This street arose along the route which once connected Vyšehrad with the Old Town market and with Prague Castle. The route went through a scarcely populated area known as Mezihrady (Between the Castles), and mostly through a terrain safely distant from the reach of the frequent floods of the Vltava River.
In contrast to the usual straight lines of the street design in the New Town, this street retained the meandering course and width of the original route. The first name of the street was Kovářská (the street of smiths) and later Flašnéřská (the street of tinsmiths), after the predominant profession of its residents.
The current name Spálená (the burnt street), was given after the great fire of 1506 which turned to ashes more than twenty buildings, in spite of the fact that, as a witness had it, even the Jews extinguished the fire, praised by the burghers, and the executioner exercised one of his arts i.e., he exorcised the fire(a quotation from a mediaeval chronicle).

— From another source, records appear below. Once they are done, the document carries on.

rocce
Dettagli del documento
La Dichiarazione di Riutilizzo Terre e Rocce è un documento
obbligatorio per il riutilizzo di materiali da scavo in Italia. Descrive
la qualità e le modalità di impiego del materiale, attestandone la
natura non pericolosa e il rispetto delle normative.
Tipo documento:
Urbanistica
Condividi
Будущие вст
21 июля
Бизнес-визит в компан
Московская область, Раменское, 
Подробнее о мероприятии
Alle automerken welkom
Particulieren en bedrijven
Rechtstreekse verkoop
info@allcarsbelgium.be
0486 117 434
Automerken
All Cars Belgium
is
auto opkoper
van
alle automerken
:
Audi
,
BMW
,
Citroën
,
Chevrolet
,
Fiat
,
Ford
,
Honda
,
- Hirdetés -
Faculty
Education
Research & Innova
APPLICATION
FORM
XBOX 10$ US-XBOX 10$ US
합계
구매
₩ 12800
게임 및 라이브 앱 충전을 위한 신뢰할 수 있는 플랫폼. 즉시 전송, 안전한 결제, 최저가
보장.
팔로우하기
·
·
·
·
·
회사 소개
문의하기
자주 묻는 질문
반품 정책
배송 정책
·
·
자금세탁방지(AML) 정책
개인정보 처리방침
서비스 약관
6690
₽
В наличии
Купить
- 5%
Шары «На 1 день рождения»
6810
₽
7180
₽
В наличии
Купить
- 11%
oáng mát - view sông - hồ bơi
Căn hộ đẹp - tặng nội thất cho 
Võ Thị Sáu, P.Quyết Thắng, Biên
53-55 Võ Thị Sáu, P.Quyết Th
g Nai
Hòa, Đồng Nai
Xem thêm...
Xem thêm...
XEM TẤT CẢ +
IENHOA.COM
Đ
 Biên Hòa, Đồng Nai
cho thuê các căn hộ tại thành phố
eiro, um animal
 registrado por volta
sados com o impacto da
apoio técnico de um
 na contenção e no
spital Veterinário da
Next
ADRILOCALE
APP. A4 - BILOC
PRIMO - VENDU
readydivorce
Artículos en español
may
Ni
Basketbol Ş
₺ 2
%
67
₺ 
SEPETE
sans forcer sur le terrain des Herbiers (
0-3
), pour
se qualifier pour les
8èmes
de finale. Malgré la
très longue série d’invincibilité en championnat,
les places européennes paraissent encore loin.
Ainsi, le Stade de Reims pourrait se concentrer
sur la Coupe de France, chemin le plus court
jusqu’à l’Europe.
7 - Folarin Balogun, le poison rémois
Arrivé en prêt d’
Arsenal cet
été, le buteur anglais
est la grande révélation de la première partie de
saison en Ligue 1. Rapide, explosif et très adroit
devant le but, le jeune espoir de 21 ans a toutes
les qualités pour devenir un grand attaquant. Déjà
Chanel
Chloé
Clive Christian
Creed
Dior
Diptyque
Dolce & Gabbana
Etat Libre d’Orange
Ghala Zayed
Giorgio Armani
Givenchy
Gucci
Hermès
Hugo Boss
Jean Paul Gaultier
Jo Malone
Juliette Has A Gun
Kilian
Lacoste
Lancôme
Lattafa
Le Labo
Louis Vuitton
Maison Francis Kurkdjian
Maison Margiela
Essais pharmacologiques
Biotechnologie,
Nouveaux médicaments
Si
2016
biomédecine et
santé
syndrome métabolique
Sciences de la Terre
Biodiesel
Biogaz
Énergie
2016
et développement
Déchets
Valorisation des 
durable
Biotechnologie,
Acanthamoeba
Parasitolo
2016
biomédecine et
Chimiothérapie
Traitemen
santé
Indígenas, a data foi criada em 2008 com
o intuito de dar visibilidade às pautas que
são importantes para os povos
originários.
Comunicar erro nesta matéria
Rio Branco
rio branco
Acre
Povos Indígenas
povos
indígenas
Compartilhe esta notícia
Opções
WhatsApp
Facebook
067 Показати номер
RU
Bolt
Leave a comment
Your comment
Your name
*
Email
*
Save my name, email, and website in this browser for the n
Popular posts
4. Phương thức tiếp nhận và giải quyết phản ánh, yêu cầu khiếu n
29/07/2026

The image of the street was greatly influenced by Baroque, which left its imprint on both new structures and on the remodelled facades of most buildings in the street. Another historically important period was the second half, especially the end, of the 19th century when a great number of the valuable old structures began to be replaced by buildings which were architecturally unremarkable. One of the few positive exceptions to this rule was e.g. the Czech Insurance Company building by O. Polívka.
Finally, the last important change in the image of the street occurred in the 1970s with the construction of a metro station and the erection of the department store Máj in the years 1973-1975 (now Tesco), both in the eastern section of the street, following the demolition of a row of old structures.